Among the numerous gifts are tape recorders for the blind, a Braille writer, the establishment of the Buffalo Eye Bank by several members, the second such organization in the U.S., special typewriters and radio receivers tuned to the Niagara Frontier Radio Reading Service, a loan closet which provides wheelchairs, walkers, crutches and canes, video magnification machines for the Kenmore library and the Town’s Senior Center as well as support for large print books and audio tapes. The list is massive. 

However, two impressive gifts were a new school bus for ARC and help in funding Kenmore Mercy Hospital’s optical surgery prep room.

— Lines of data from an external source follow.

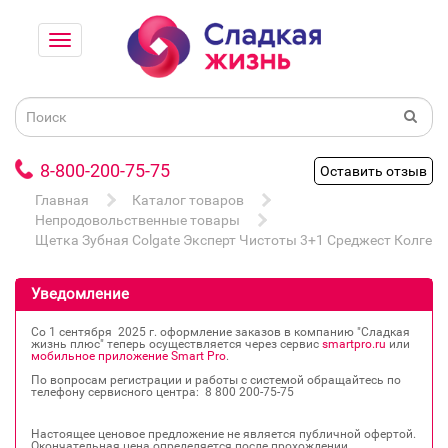
8-800-200-75-75
Оставить отзыв
Главная
Каталог товаров
Непродовольственные товары
Щетка Зубная Colgate Эксперт Чистоты 3+1 Среджест Колгей
Уведомление
Со 1 сентября 2025 г. оформление заказов в компанию "Сладкая
жизнь плюс" теперь осуществляется через сервис
smartpro.ru
или
мобильное приложение Smart Pro
.
По вопросам регистрации и работы с системой обращайтесь по
телефону сервисного центра: 8 800 200‐75‐75
Настоящее ценовое предложение не является публичной офертой.
Окончательная цена определяется после прохождении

Kirchgraber outlined, along with many photos, all the projects with which the club currently involves its members.

“We run a bike stop for the annual Tour de Cure bike run for diabetes as well as having our annual carnation sale and helping SABAH,” Kirchgraber said.

Another outreach was started by Tony Lafornara and his wife, Marietta, who were instrumental in sponsoring an Army platoon in Iraq and Afghanistan.

“We send soldiers magazines, greeting cards for birthdays, and snacks not available in the chow line,” Tony Lafornara said. “It’s one of the most rewarding efforts we do.”

Fundraisers for this project, scholarships and monetary gifts for local organizations include the 10th annual pancake breakfast at St. Andrew’s Church in Kenmore.

“It’s gotten bigger and bigger and now we’ve added theme baskets,” Marietta Lafornara said. “In fact, this year we have 130.” 

Aside from fundraisers, the Kenmore Lions Club has many fun events and a “twin” club with Fort Erie Lions Club.

In addition, Tony Lafornara coordinated the club’s participation in the Joint Service Clubs Council fundraiser, a Hole in One contest at Sheridan Park Golf Course.

“Everything raised for charity goes to charity,” Kirchgraber said. “The money stays in the community 100 percent.”

The club, which meets the first and third Tuesday of the month at noon at the Olympic Restaurant in the town, welcomes new members.

As far as the next 85 years are concerned, Kirchgraber is philosophical.

“We never know what will come next — but we’re ready.”